▸ **Given records**

* * * * * * * * *

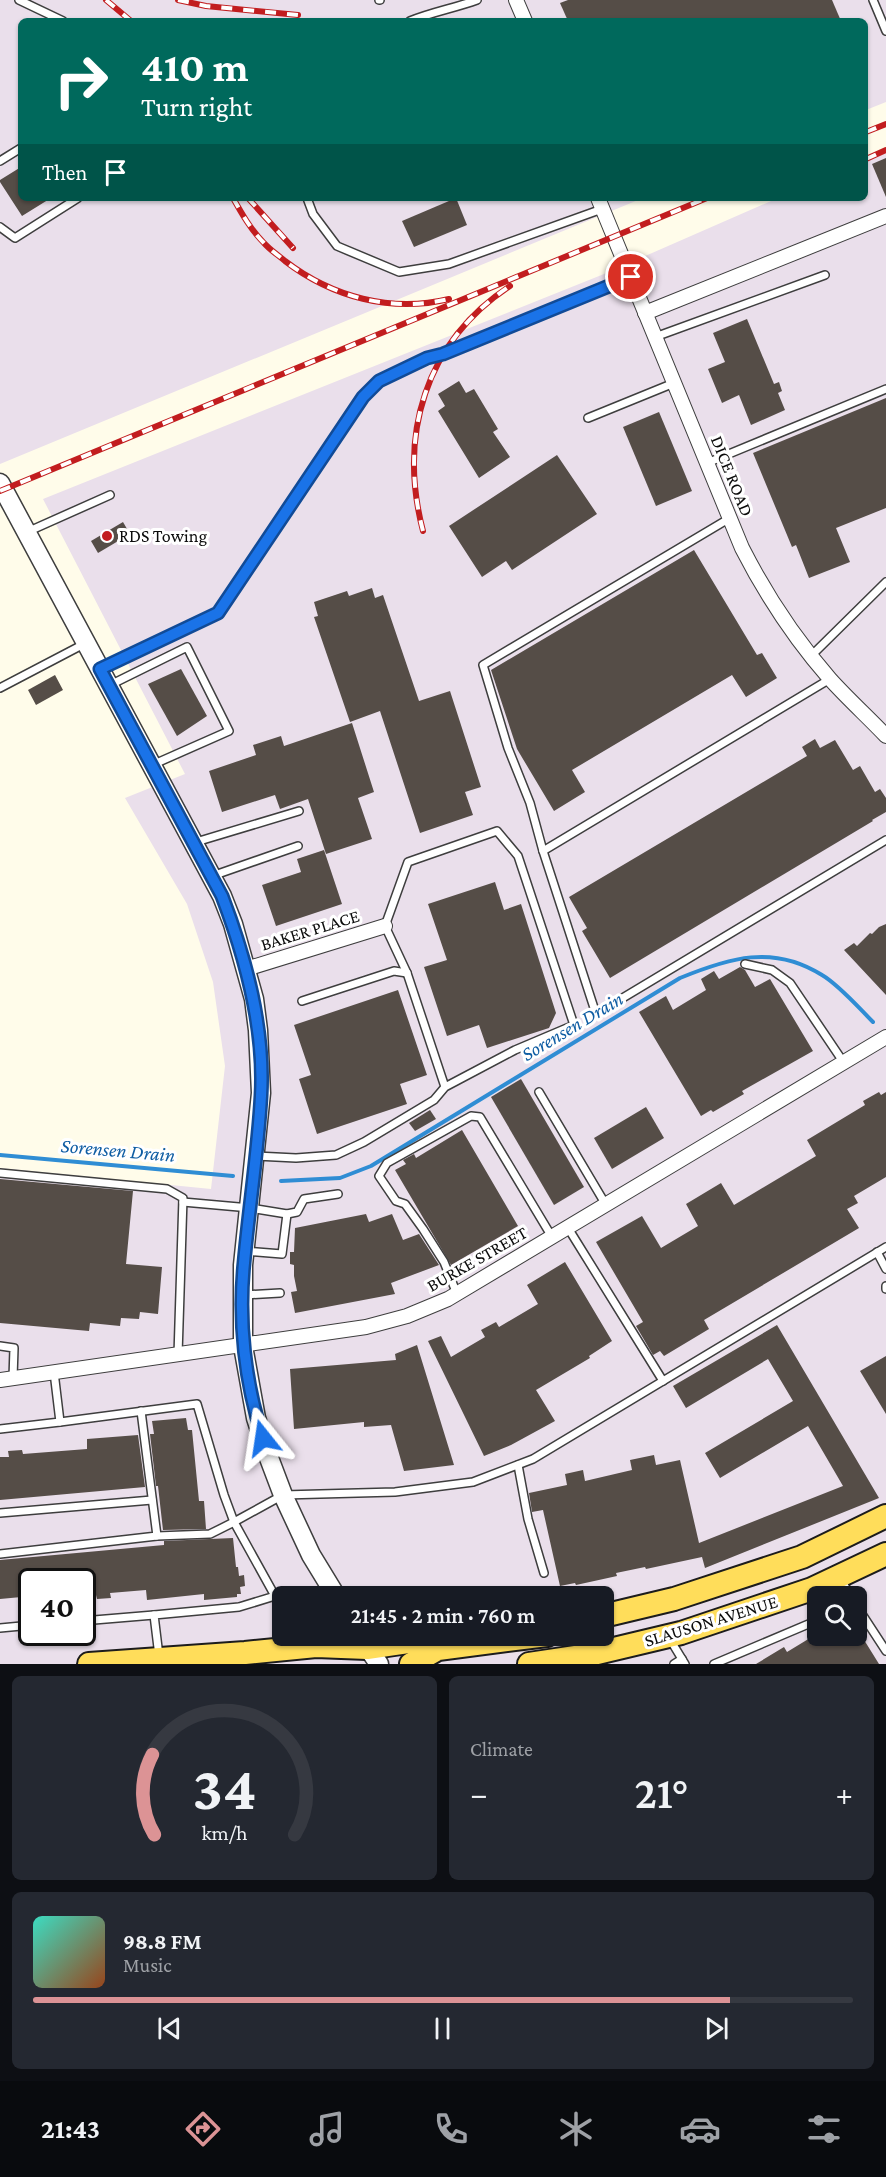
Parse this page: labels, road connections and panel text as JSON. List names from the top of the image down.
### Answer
{
  "streets": {
    "main road": ["SLAUSON AVENUE"],
    "street": ["DICE ROAD", "BAKER PLACE", "BURKE STREET"]
  },
  "water": ["Sorensen Drain"],
  "places": ["RDS Towing"],
  "page": {
    "turn": ["410 m", "Turn right"],
    "then": "Then",
    "limit": "40",
    "trip": "21:45 · 2 min · 760 m",
    "tile": "Climate",
    "heat": ["−", "21°", "+"],
    "song": ["98.8 FM", "Music"],
    "tabs": "21:43",
    "gauge": ["34", "km/h"]
  }
}
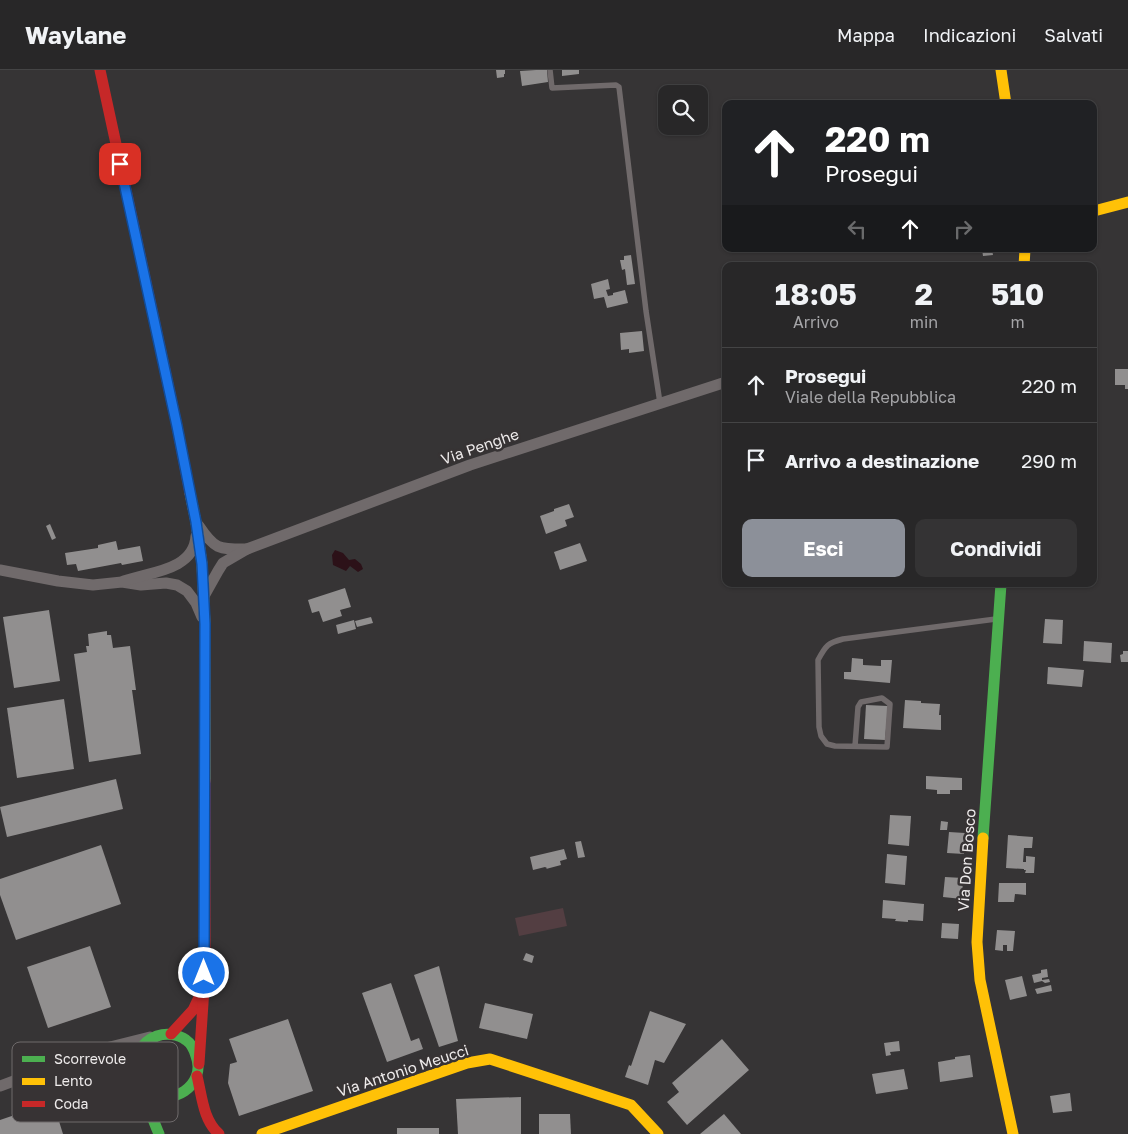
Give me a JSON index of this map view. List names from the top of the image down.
{
  "streets": {
    "main road": ["Via Don Bosco", "Via Antonio Meucci"],
    "street": ["Via Penghe"]
  },
  "legend": ["Scorrevole", "Lento", "Coda"],
  "page": {
    "header": "Waylane",
    "nav": ["Mappa", "Indicazioni", "Salvati"],
    "turn": ["220 m", "Prosegui"],
    "eta": [
      "18:05",
      "Arrivo",
      "2",
      "min",
      "510",
      "m"
    ],
    "list": [
      {
        "name": "Prosegui",
        "note": "Viale della Repubblica",
        "value": "220 m"
      },
      {
        "name": "Arrivo a destinazione",
        "value": "290 m"
      }
    ],
    "buttons": ["Esci", "Condividi"]
  }
}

* * * * * * * * *

▸ **Work instructions**
The records must appear again word for word, though none of their pictures should.

▸ **Exercise answer**
Parse this page: labels, road connections and panel text as JSON. List names from the top of the image down.
### Answer
{
  "streets": {
    "main road": ["SLAUSON AVENUE"],
    "street": ["DICE ROAD", "BAKER PLACE", "BURKE STREET"]
  },
  "water": ["Sorensen Drain"],
  "places": ["RDS Towing"],
  "page": {
    "turn": ["410 m", "Turn right"],
    "then": "Then",
    "limit": "40",
    "trip": "21:45 · 2 min · 760 m",
    "tile": "Climate",
    "heat": ["−", "21°", "+"],
    "song": ["98.8 FM", "Music"],
    "tabs": "21:43",
    "gauge": ["34", "km/h"]
  }
}
Give me a JSON index of this map view. List names from the top of the image down.
{
  "streets": {
    "main road": ["Via Don Bosco", "Via Antonio Meucci"],
    "street": ["Via Penghe"]
  },
  "legend": ["Scorrevole", "Lento", "Coda"],
  "page": {
    "header": "Waylane",
    "nav": ["Mappa", "Indicazioni", "Salvati"],
    "turn": ["220 m", "Prosegui"],
    "eta": [
      "18:05",
      "Arrivo",
      "2",
      "min",
      "510",
      "m"
    ],
    "list": [
      {
        "name": "Prosegui",
        "note": "Viale della Repubblica",
        "value": "220 m"
      },
      {
        "name": "Arrivo a destinazione",
        "value": "290 m"
      }
    ],
    "buttons": ["Esci", "Condividi"]
  }
}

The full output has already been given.